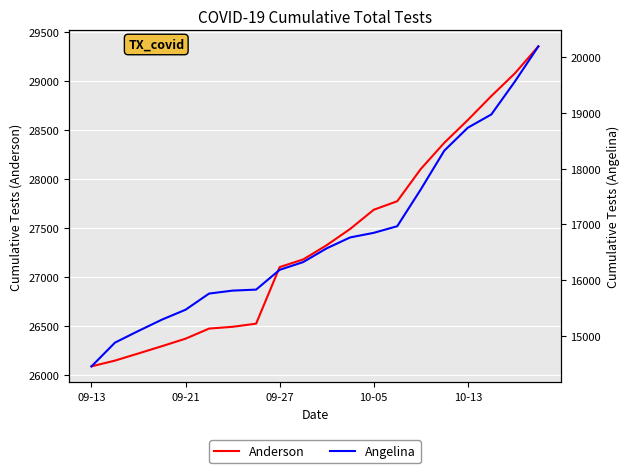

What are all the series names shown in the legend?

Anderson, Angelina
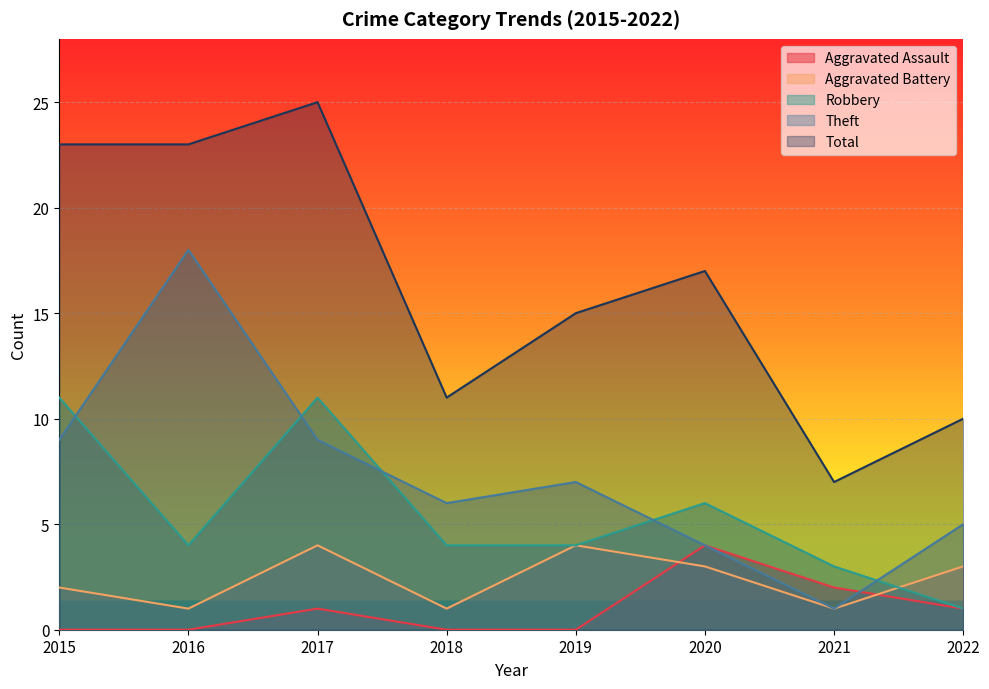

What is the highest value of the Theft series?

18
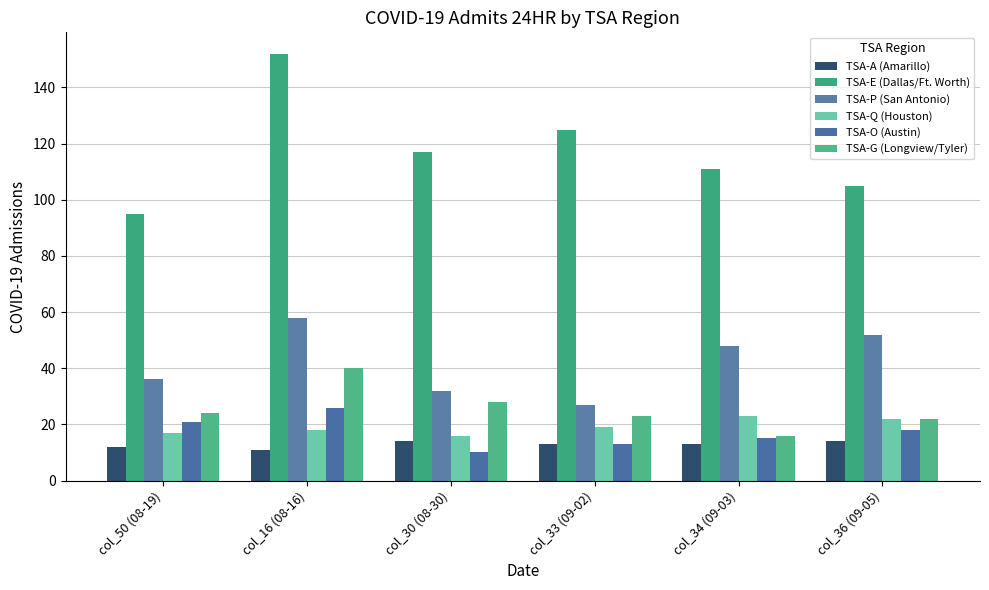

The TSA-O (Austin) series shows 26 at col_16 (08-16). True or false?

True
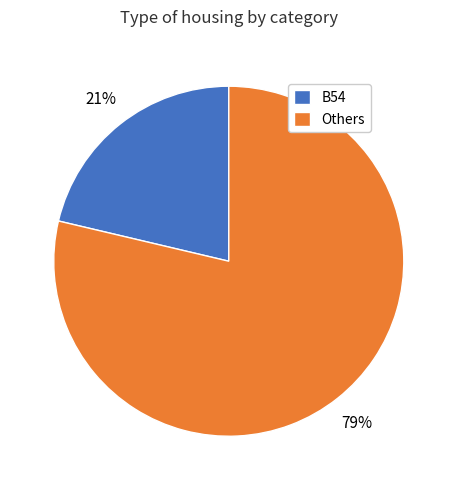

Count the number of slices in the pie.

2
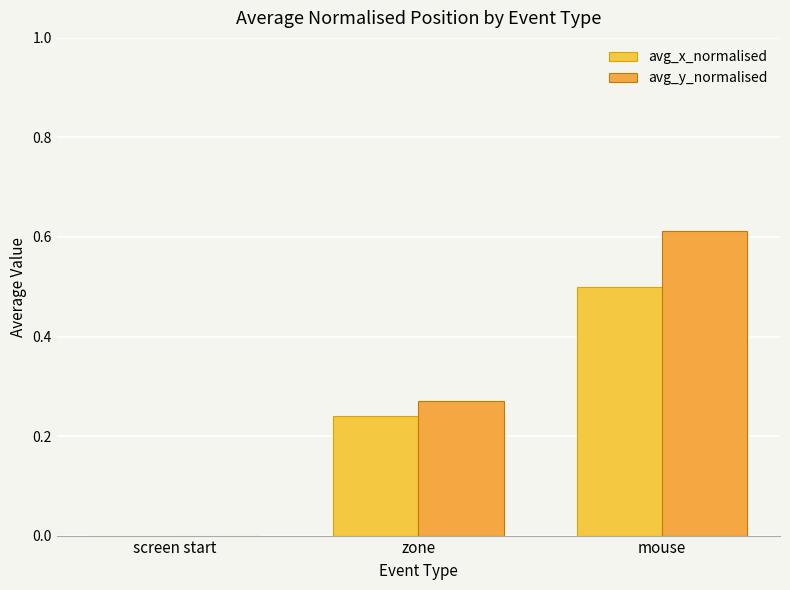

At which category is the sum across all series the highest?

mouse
-*-*-
Copy the whole listing above word for word, leaving out the pictures.

What are all the series names shown in the legend?

Anderson, Angelina

What is the highest value of the Theft series?

18

The TSA-O (Austin) series shows 26 at col_16 (08-16). True or false?

True

Count the number of slices in the pie.

2

At which category is the sum across all series the highest?

mouse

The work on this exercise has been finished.